Anders als die Dorfbewohner erkennen moderne Zuschauer:innen bald, dass Agnes psychischer Zustand ernst ist. Bedrückende Bilder begleiten den Abstieg und verdunkeln die Stimmung. Menschen verlaufen sich im Wald, begeben sich in Sümpfe und Dornengestrüppe, aus denen sie sich nicht befreien können, krabbeln in Erdhöhlen oder finden Zugänge zu Geheimverstecken unter der Kirche. Das ist psychoanalytisches Kino – und der Kern mitteleuropäischer Märchen.

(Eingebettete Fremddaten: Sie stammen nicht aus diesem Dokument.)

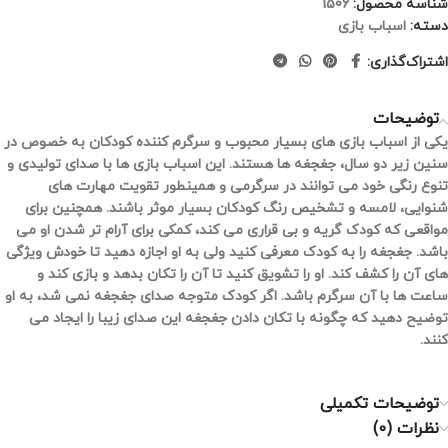
شناسه محصول:
1506
دسته:
اسباب بازی
اشتراک‌گذاری:
توضیحات
یکی از اسباب بازی­ های بسیار محبوب و سرگرم کننده کودکان به خصوص در
سنین زیر دو سال، جغجغه­ ها هستند. این اسباب بازی­ ها با صدای تولیدی و
تنوع رنگی خود می ­توانند در سرگرمی و همینطور تقویت مهارت­ های
شنوایی، لامسه و تشخیص رنگ کودکان بسیار موثر باشند. همچنین برای
مواقعی که کودک گریه و بی قراری می کند، کمکی برای آرام تر شدن او می
باشد. جغجغه را به کودک معرفی کنید ولی به او اجازه دهید تا خودش ویژگی
های آن را کشف کند. او را تشویق کنید تا آن را تکان بدهد و بازی کند و
ساعت ها با آن سرگرم باشد. اگر کودک متوجه صدای جغجغه نمی شد، به او
توضیح دهید که چگونه با تکان دادن جغجغه این صدای زیبا را ایجاد می
کنند.
توضیحات تکمیلی
نظرات (0)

Auf faszinierende Art erzählt die Geschichte von Depression in einer Welt, die dafür keine Worte kennt. Schonungslos sehen wir, wie ein Mensch versucht sich selbst und seiner Umwelt begreifbar zu machen, wie es in seinem Inneren aussieht. Wie seelische Schmerzen sublimiert werden und, durch religiöse Doktrin, in einer Katastrophe enden.

Fazit

7.7/10
Gut
Community-Rating:
Atmosphäre 8.5/10
Visuelle Umsetzung 8.5/10
Emotionen 7/10
Tiefgang 7.5/10
Schauspiel 7/10
Details:
Regisseur: Severin Fiala, Veronika Franz,
FSK: 16 Filmlänge: 121 Min.
Besetzung: Anja Plaschg, David Scheid, Maria Hofstätter,

Ein anstrengendes Seherlebnis ist Des Teufels Bad definitiv. Es wird wenig kommuniziert, der psychologische Druck ist hoch, die rohe Gewalt an der Schmerzgrenze. Obwohl keine Szene ohne sie geschieht, kommen wir der Hauptfigur nicht ganz nah. Die Geschichte beschreibt einen historischen Ausschnitt, eine nachhaltige, persönliche Auseinandersetzung mit psychischer Erkrankung wie etwa in Melancholia gelingt nicht. Dennoch ein nachdenklicher, dunkler Trip.